研究チームは、25カ国870人の参加者を、手術から回復した後にプラセボを投与する群、ダブラフェニブ150mgを1日2回およびトラメチニブ2mgを1日1回経口投与する群のいずれかに無作為に割り付けて、追跡調査を行ってきた。プラセボまたはダブラフェニブ+トラメチニブ併用開始前に全身性抗がん剤治療または放射線治療を受けたことがある患者はいなかった。

5年経過時点で遠隔転移を伴わずに生存していた患者は、併用治療群では65%であったのに対して、プラセボ投与群では54%であった。
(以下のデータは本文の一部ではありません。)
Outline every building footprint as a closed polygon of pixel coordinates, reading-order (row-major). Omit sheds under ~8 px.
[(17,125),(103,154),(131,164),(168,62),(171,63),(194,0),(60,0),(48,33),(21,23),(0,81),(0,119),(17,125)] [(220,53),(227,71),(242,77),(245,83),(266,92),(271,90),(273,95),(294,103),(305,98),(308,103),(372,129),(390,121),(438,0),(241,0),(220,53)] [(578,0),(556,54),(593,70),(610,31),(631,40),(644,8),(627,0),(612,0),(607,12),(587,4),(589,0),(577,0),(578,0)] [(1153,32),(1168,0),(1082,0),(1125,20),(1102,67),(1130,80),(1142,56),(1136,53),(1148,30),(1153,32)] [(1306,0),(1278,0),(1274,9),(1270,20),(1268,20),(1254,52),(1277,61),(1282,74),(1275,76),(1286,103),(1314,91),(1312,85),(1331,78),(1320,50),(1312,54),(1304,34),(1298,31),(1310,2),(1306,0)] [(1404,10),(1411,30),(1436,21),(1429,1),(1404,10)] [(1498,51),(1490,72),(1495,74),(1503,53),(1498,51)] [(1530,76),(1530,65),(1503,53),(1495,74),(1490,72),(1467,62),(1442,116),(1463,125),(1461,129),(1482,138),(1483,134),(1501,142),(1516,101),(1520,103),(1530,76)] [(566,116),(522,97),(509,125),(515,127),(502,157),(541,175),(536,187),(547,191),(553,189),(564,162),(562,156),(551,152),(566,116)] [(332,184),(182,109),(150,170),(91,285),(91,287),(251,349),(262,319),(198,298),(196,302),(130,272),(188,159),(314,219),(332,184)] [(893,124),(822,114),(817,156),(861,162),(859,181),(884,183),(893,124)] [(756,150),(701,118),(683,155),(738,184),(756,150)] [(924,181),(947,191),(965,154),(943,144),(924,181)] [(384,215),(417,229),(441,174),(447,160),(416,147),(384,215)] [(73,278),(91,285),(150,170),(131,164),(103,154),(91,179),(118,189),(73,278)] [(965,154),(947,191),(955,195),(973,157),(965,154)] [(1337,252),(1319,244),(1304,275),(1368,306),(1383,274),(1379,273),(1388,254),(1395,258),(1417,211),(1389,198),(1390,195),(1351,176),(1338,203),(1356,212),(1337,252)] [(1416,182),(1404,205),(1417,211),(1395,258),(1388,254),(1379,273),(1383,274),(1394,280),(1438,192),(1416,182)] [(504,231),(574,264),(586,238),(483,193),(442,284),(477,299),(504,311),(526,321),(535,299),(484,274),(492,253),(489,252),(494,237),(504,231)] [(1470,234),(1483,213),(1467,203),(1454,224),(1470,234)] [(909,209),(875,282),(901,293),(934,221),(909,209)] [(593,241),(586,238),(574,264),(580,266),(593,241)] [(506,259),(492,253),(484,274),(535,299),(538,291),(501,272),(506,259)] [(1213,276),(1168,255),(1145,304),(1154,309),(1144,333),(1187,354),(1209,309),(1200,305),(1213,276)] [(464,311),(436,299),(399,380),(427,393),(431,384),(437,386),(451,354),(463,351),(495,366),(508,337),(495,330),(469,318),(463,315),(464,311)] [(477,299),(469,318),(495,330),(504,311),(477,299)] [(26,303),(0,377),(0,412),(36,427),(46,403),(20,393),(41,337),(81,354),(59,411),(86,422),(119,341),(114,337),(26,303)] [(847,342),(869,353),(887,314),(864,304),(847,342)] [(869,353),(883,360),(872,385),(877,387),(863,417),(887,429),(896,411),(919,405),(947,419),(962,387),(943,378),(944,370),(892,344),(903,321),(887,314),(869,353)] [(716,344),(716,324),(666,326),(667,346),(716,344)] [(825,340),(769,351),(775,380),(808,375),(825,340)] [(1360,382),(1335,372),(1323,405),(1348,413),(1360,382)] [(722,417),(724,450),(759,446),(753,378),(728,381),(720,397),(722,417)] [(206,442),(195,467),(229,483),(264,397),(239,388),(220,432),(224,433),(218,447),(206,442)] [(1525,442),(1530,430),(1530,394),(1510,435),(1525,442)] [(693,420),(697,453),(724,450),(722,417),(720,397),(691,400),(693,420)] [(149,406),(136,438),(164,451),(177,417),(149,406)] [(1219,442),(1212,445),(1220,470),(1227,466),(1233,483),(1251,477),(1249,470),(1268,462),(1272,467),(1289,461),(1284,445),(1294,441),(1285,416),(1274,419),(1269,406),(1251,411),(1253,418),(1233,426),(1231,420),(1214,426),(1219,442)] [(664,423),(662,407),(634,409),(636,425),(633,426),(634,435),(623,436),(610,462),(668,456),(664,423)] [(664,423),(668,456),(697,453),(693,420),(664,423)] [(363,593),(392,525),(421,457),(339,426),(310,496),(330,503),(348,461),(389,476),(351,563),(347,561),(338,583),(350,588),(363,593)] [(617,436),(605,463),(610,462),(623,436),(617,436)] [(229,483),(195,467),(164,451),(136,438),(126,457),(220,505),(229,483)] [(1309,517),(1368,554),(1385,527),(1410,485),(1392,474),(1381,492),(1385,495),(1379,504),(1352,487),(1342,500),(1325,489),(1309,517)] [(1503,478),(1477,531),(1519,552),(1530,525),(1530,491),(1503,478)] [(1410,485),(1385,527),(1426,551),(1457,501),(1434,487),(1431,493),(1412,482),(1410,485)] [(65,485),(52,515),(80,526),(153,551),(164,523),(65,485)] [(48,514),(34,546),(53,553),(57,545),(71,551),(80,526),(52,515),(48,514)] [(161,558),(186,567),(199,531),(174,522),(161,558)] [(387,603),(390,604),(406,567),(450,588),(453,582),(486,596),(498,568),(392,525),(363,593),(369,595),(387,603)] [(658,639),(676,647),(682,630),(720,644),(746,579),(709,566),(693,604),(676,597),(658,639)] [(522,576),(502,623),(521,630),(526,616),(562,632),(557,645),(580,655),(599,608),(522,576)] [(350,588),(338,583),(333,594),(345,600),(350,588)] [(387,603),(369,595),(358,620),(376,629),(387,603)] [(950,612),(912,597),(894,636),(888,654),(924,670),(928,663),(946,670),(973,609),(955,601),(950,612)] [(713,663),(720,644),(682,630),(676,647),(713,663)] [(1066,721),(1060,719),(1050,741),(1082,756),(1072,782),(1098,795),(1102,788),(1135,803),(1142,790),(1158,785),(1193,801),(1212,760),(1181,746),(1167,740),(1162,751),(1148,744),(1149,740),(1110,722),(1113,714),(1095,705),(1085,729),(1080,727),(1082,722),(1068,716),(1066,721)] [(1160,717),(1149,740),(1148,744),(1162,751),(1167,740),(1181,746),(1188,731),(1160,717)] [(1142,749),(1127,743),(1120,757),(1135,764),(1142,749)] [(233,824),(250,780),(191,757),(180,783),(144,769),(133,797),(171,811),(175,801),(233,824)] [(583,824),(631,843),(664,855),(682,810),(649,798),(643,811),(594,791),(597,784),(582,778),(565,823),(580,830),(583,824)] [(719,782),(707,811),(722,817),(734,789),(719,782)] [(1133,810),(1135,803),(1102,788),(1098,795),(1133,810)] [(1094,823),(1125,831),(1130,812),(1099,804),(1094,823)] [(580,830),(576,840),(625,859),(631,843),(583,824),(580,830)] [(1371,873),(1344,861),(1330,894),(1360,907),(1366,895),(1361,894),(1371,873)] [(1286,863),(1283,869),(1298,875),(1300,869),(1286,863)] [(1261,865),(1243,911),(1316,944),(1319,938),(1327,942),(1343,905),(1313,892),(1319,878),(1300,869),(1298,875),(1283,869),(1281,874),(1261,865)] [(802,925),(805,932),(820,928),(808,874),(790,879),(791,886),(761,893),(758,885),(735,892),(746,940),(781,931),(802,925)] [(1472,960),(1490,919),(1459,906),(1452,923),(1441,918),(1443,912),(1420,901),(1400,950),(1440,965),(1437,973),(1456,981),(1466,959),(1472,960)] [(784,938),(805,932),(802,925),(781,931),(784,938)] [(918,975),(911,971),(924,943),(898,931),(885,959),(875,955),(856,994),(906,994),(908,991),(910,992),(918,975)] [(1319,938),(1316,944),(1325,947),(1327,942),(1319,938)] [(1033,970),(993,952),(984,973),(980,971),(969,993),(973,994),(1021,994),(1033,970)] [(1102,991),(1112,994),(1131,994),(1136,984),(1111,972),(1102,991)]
3年経過時点の解析では、併用治療群435人における生存率は86%であったのに対し、プラセボ群432人の生存率は77%(P=0.0006)であったとCOMBI-AD研究チームは以前報告していた。

死亡者のうちメラノーマを死因とする人は併用治療群で90%、プラセボ群で83%であった。

今回の新たな報告では、「全生存期間の最終解析に着手するのに必要なイベント数に到達しなかったため、全生存期間は解析されなかった」としている。

併用治療を受けた患者の40%、およびプラセボ投与を受けた患者の54%が、その後も治療を必要とした。

グレード3または4の副作用は、併用治療群では36%に発症したのに対し、プラセボ群では10%であった。確認された副作用は、高血圧(併用治療群患者の6%)、発熱(5%)、倦怠感(4%)、ALTおよびAST値上昇(各4%)などである。

副作用の大部分は12カ月間の治療期間中にのみ認められ、薬剤併用に関連した「ほぼすべての」副作用は「一過性のものであり、治療の中止または中断後に消失した」と研究者らは述べている。

本試験は、ノバルティス社が2015年3月2日に2薬剤に対する権利を獲得するまでは、グラクソ・スミスクライン社が支援をしていた。この試験はBRAF V600E遺伝子変異を有していた患者が91%を占めていたため、BRAF遺伝子変異の型が転帰に影響を及ぼすのかどうかを判断するには規模が不十分であった。

出典: https://bit.ly/32Gk40F and
http://bit.ly/2wUDHDu The New England Journal of Medicine, online September 2, 2020.

翻訳担当者 佐藤美奈子

監修 中村泰大(皮膚悪性腫瘍/埼玉医科大学国際医療センター 皮膚腫瘍科・皮膚科)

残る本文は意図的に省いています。